Prefiero que veas este viaje a la dieta cetogénica como un cambio de estilo de vida y un ejercicio de reprogramación genética para siempre, y que seas amable y paciente contigo mismo a lo largo del trayecto. Si conoces bien tu estado de forma metabólico puedes hacer magníficos progresos durante un reajuste metabólico de 21 días y luego experimentar avances realmente transformadores gracias a la cetosis nutricional, tanto si la empleas como herramienta ocasional para obtener beneficios importantes como si adoptas la dieta cetogénica como tu régimen de referencia a largo plazo.

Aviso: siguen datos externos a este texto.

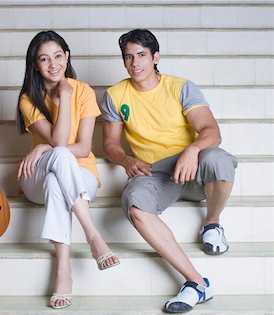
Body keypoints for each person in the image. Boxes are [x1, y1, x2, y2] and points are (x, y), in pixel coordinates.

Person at [100, 29, 238, 313]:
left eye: (141, 55)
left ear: (155, 57)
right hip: (156, 175)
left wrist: (191, 150)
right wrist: (126, 161)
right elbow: (110, 144)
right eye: (129, 57)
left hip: (192, 168)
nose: (135, 63)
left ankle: (212, 224)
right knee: (135, 205)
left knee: (218, 159)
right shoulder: (115, 95)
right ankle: (197, 283)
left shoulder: (181, 87)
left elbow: (212, 132)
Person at [16, 30, 120, 309]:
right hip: (34, 178)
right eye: (44, 59)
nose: (53, 65)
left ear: (67, 56)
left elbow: (84, 148)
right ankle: (92, 235)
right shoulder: (29, 99)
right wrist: (62, 98)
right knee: (57, 160)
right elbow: (61, 142)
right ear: (35, 65)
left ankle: (63, 271)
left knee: (55, 180)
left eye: (58, 56)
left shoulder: (83, 90)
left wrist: (43, 147)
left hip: (80, 175)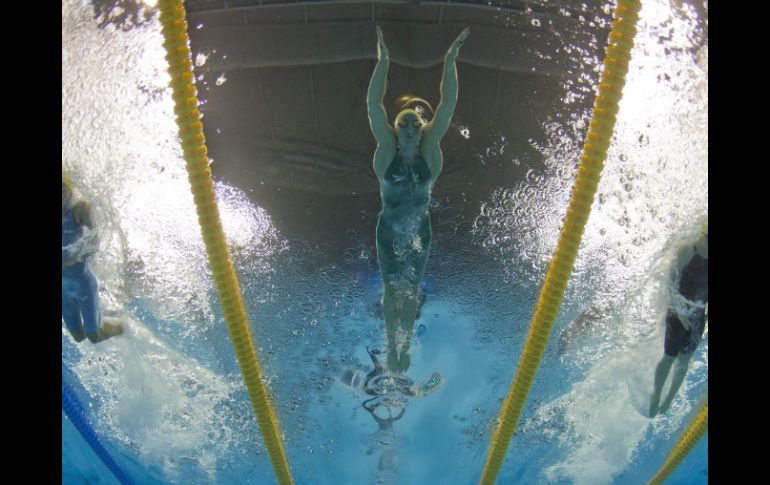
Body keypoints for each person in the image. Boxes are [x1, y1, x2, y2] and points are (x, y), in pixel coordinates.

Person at [367, 25, 469, 373]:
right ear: (395, 129)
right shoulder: (385, 155)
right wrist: (384, 60)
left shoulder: (430, 155)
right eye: (404, 123)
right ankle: (388, 342)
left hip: (418, 232)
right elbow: (374, 105)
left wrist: (450, 60)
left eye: (415, 123)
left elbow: (447, 104)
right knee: (390, 289)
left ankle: (403, 347)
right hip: (388, 230)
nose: (410, 128)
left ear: (422, 129)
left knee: (408, 291)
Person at [649, 226, 708, 417]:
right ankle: (656, 395)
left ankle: (669, 398)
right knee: (669, 357)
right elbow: (670, 283)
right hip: (678, 310)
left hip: (698, 317)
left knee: (684, 361)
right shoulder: (688, 251)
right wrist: (680, 313)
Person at [62, 176, 124, 343]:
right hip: (63, 293)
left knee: (94, 337)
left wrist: (76, 255)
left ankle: (123, 326)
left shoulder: (79, 209)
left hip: (82, 284)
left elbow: (96, 236)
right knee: (78, 336)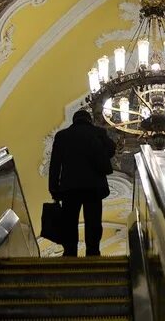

Si tienes que emplear más de tres semanas para reparar los daños metabólicos y eliminas de verdad la dependencia de los carbohidratos de una vez por todas, alégrate, porque estás haciendo progresos cada día, aunque tardes más de lo que esperabas. Si tienes reveses de menor importancia o incluso graves recaídas, ten un poco de compasión por ti mismo. Hablo de verdadera compasión, que no es ni por asomo lo mismo que tener a mano excusas y maneras de racionalizar las cosas. Acepta tus defectos, olvídate de lo sucedido en el pasado y no te preocupes por el futuro. Tan solo hazlo lo mejor que puedas cada día y disfruta al máximo del viaje.